NOTE: This document refers to the Job Engine included in CloudBolt versions before 7.7. To troubleshoot newer versions of the Job Engine, refer to the documentation here: http://docs.cloudbolt.io/job-engine.html#how-do-i-troubleshoot-my-job-engine
Failures in the CloudBolt Job Engine are rare, and it is designed to be resilient against most types of provider-specific failures. However, user-written actions have the potential to cause the job engine to have issues and you may need to troubleshoot these issues.
What is the normal progression of job statuses?
- If canceled:
- If job completes: (for actions, these get determined by what is returned by the action)
- SUCCESS -or- WARNING -or- FAILURE
How does the job engine run and determine jobs to run?
- A root cron job that runs once a minute which...
- Note: It runs every minute to prevent memory leaks from custom actions from breaking the job engine, and so that it re-runs on a frequent enough basis be barely noticeable by the end-user.
- Runs runjobs.sh, which checks for locks, then...
- Runs runjobs.py
- That picks jobs up from PENDING status and runs them (see next section for details)
- When there are no more jobs to run and it is within five seconds of the next minute, runjobs.py exits, then runjobs.sh exits
How does each job get processed by the job engine?
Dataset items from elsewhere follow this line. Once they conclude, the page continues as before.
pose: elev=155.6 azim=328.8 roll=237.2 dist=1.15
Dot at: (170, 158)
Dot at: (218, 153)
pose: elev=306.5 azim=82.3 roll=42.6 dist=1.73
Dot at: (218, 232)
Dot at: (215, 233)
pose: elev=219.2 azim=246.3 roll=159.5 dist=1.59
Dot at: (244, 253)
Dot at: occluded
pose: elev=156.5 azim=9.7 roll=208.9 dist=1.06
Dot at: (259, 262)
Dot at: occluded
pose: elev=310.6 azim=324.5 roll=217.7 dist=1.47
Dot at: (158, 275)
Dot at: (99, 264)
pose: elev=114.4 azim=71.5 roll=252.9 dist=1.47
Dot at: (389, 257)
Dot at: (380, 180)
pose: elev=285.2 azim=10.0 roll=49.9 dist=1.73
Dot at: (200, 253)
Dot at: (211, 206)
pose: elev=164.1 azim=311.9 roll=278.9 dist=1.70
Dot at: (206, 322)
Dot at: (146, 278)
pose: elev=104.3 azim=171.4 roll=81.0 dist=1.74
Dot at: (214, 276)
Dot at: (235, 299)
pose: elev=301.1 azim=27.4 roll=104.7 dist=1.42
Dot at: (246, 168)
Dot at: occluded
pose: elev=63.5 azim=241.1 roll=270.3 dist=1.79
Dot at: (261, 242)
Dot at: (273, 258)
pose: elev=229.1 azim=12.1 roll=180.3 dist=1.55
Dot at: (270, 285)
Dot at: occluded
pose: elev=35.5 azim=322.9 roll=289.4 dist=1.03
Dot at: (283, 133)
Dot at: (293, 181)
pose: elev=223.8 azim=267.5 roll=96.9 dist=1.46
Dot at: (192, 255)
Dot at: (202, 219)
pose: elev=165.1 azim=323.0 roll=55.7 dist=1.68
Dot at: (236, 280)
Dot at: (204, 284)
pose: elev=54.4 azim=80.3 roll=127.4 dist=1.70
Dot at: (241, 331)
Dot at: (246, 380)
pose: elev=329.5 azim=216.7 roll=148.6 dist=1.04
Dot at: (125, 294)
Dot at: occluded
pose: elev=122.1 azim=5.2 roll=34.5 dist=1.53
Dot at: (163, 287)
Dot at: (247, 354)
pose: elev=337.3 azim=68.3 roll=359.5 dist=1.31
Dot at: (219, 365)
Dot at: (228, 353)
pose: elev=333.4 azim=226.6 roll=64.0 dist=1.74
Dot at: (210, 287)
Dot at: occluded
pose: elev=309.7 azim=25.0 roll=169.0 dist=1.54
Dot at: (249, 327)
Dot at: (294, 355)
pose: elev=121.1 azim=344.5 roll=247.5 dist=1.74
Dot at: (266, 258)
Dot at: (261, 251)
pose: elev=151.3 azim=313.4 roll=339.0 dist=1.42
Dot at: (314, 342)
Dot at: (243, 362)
- The UI creates a PENDING Job
- runjobs.py finds it, QUEUEDs it
- runjobs.py spawns new thread, changes job to RUNNING
- job.run() executes, writes progress back to CloudBolt
- (If the 'Cancel Job' button is clicked in the UI at this point, the job is set to TO_CANCEL, an Exception is raised inside the job's thread, and then the job is set to CANCELED.)
- run() completes, returns results to runjobs.py
- Job status gets set to SUCCESS, WARNING, or FAILURE depending on the return from run()
- runjobs.py writes the results to CloudBolt
What can go wrong with my job engine?
- It could be failing to start up (jobs never go from pending → queued)
- e.g. If you have disabled or modified the cron job on your CloudBolt server
- Possibly if there are problems with the runjobs.sh, runjobs.py scripts (and you can run them interactively after disabling the cron job to test this)
- There could be problems in the underlying database (and running runjobs.sh interactively would also help troubleshoot this)
- A job can run infinitely, then the job engine will never exit
- This can be caused by infinite loops or deadlocking issues within your scripts or jobs
- The job engine could get in a bad state where it changes jobs pending → queued, but never runs them
- This can also be a byproduct of deadlock or other hung jobs
- A job could be spawning more threads, and never cleaning them up (causing the job engine to queue, but not run new jobs)
How do I troubleshoot my job engine?
- Answer the following questions to understand the scope of your issues:
- Which job or order cause you to notice the problem? Note its job number, status, and URL.
- Which related jobs are having problems? Note their job numbers, status, and URLs.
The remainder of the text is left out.